> Set exercise:
Reproduce the entries below verbatim, from the line with "longitude: 145.1815" up to and including the line with "longitude: -80.7328". Leave the pictures out of your answer.
## Start Provided entries
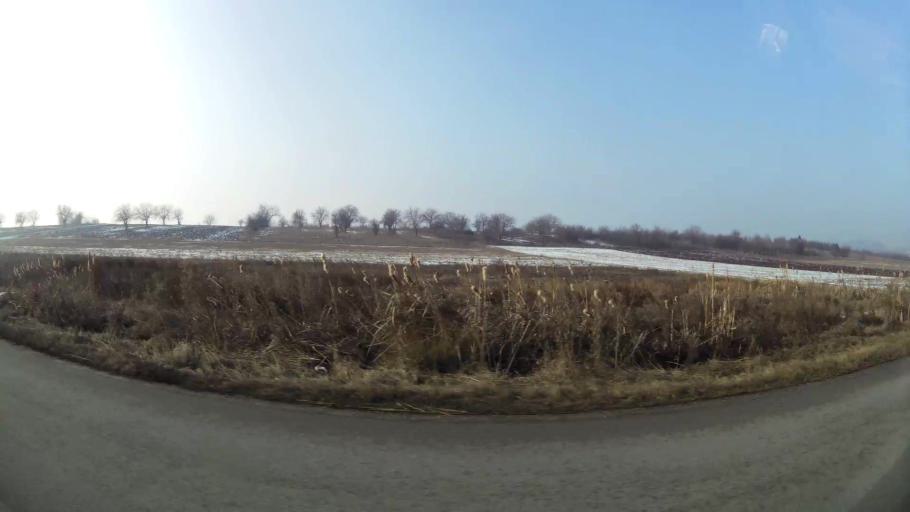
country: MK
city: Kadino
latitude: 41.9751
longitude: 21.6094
## End Provided entries
## Start Provided entries
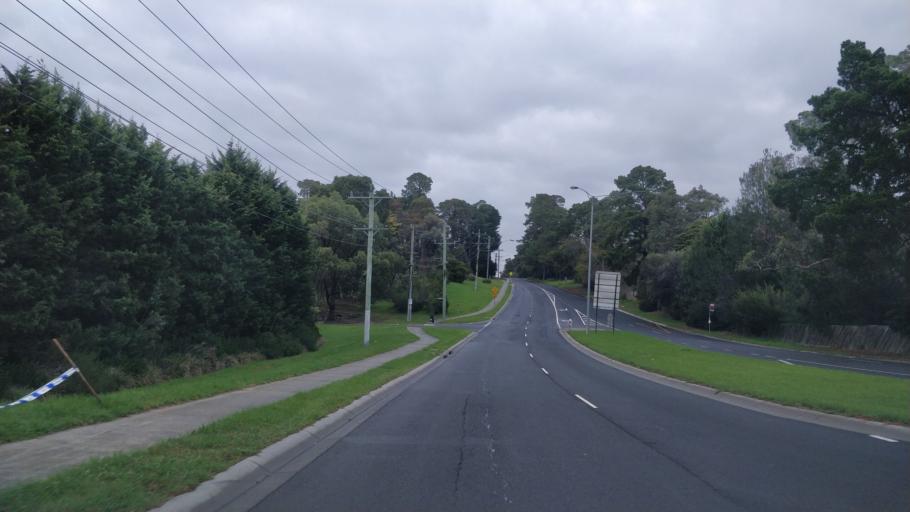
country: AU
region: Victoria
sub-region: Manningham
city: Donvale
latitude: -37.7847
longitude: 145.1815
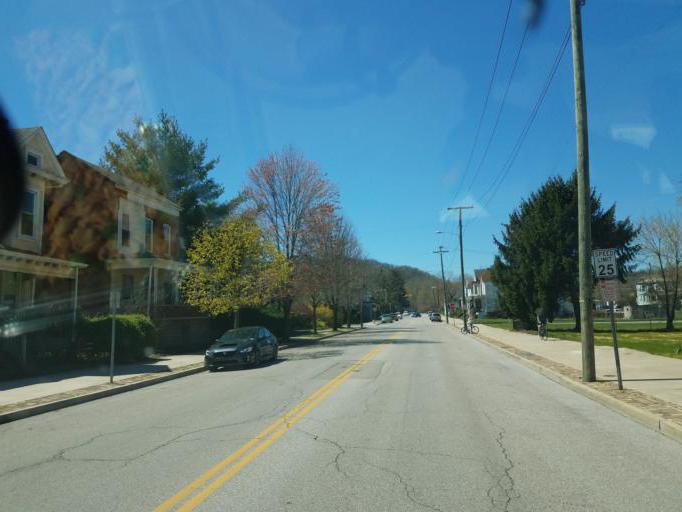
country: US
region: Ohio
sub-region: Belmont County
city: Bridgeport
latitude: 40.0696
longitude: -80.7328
## End Provided entries
> Complete output:
longitude: 145.1815
country: US
region: Ohio
sub-region: Belmont County
city: Bridgeport
latitude: 40.0696
longitude: -80.7328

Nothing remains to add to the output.